::: Fonte :::

Na Paris de 1913, a première cênica de sua Sagração da Primavera, sob um visceral comando coreográfico de Vaslav Nijinsky,
embora não se tivesse afastado completamente dos esquemas e canones estruturais de composição, mesmo
assim causou escândalo por seus avanços modais, levando o público e a crítica a
um histérico protesto coletivo.
A partir de peças como Pierrot
Lunaire, de Schoenberg, o atonalismo começou a propor uma renovação integral, num radicalismo quase
agressivo que iria mudar bruscamente a poética musical vigente. Daí até a
eclosão da II Grande Guerra, o panorama criador ficaria dividido, além dos
dodecafônicos, entre os neoclássicos e os nacionalistas. Com diversidade de experiências
a partir da retomada de gêneros antigos, revalorizados por uma visão atual e
revolucionária.
No segundo segmento, as várias escolas do nacionalismo musical
dariam resultados oponentes, desde uma diferencial inovação sob bases do legado cultural
popular, no caso de Villa Lobos por
exemplo, ao conservadorismo ligado a uma estética romântica dentro do realismo
social soviético (em casos como o de A. Kachaturian
e D.Kabalewsky).
Nos anos do pós-guerra, a revolução musical foi mais longe e
a situação era, de certa maneira, caótica em sua diversidade. Com um excesso de
correntes musicais concorrendo com a indiferença do público e de uma crítica
mais conservadora, resistente à provocação das manifestações da vanguarda (estas
ainda como uma projeção dos horrores e da catástrofe do conflito mundial).

:::

## [Tarefas]
a) No texto sobre a evolução musical do século XX, quem comandou a coreografia da estreia cênica da Sagração da Primavera em Paris, em 1913?
b) Prossiga o texto sobre a evolução musical do século XX a partir da última frase apresentada.
A listagem não tem papel algum aqui.

::: Dados extraídos :::

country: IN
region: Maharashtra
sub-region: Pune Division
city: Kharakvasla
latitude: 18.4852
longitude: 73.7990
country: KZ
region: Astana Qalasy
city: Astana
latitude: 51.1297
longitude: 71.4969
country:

:::
::: Dados extraídos :::

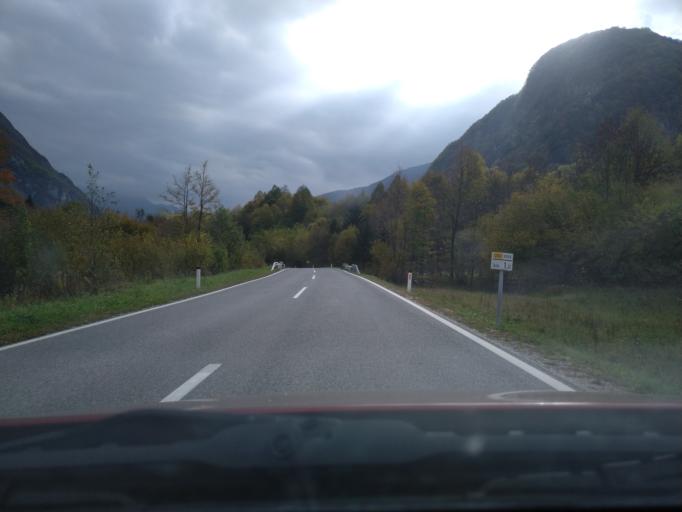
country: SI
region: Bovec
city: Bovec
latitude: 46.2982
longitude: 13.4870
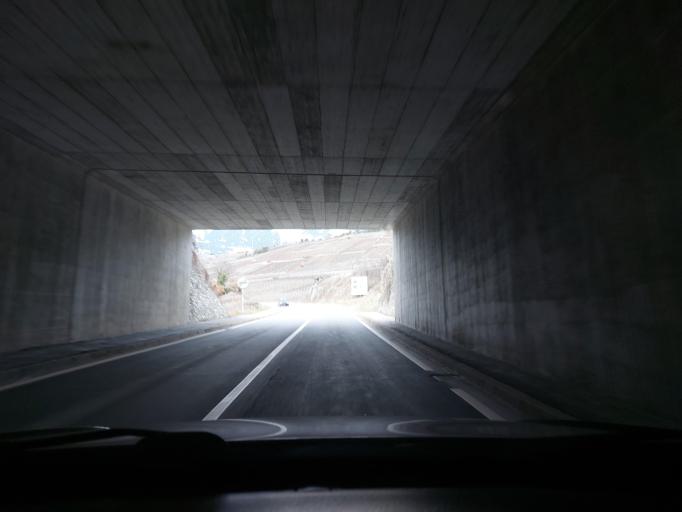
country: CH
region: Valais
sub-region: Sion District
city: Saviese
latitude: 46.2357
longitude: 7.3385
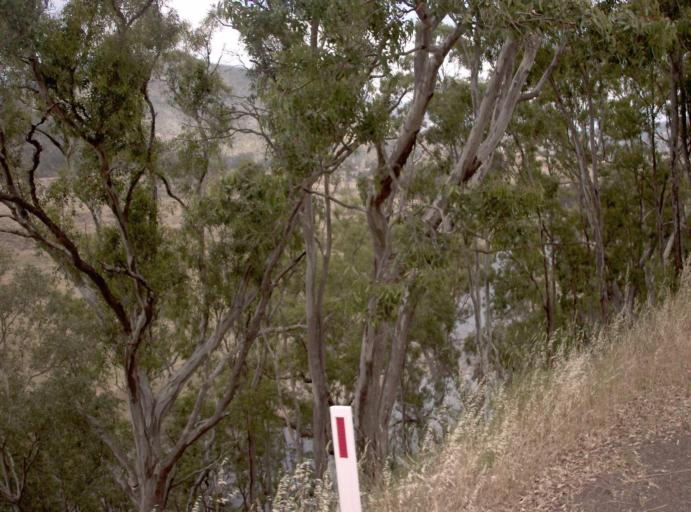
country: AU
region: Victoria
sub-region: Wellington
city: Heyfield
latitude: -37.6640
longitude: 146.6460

:::

## [Respostas]
a) Vaslav Nijinsky.

b)
ALBAN BERG. Numa pintura, de 1910, por ARNOLD SCHOENBERG. |
Apareceria então a improvisação estilo free-jazz, seguida nos anos 50, pelo surgimento do rock, sustentado por energizados ritmos quase primitivos, levando sequencialmente à geração e ao gênero pop. Refletindo os anseios, a revolta e a postura contestadora através de canções curtas, tornando marcante duas manifestações da civilização tecnológica – a música como fenômeno de cultura de massa e de consumo imediato e a música como arte underground, no seu reflexo da contracultura.
De 1945 ao inicio do terceiro milênio, houve um explosivo dimensionamento
estético/musical repartido em tendências diversificadas que vão do
dodecafonismo e do neobarroco ao nacionalismo, passando por experimentos seriais,
pontilhistas, compósitos e politonais, a
extremos contrastantes entre o neo romantismo às sonoridades aleatórias,
concretas e eletroacústicas.
Algumas já iniciadas nas primeiras décadas do século XX,
outras surgidas no entremeio das duas Grandes Guerras e, finalmente, aquelas sequenciais da sua segunda metade aos nossos dias. Na riqueza deste panorama de invenção
e experimentalismo vem ocorrendo um fato de fácil constatação entre aqueles aos
quais chega essa incessante e inquieta movimentação musical.
Ora assustando as plateias, com o avanço das buscas investigativas
que, a partir daí, assumem uma preconceituosa atitude de repúdio a toda criação
que apareça sob o rótulo de vanguarda. Para tais espectadores, “o quarteto schoenberguiano irrita porque não
é capaz de provocar o reverie patético em que o ouvinte massificado se delicia
quando ouve (sem escutar) música, pois a práxis tecnológica só é capaz de
usufruir a arte em estado de nostalgia incurável”, afirma Theodor Adorno.
A ordem musical, de repente, se viu alterada. E com a proposta da performance aleatória
haveria, assim, uma total e provocadora reformulação da chamada música de
concerto. Através da participação ativa não só na fruição mas se estendendo
mesmo à colaboração autoral, quase numa condição sine qua non da sua própria razão de existir.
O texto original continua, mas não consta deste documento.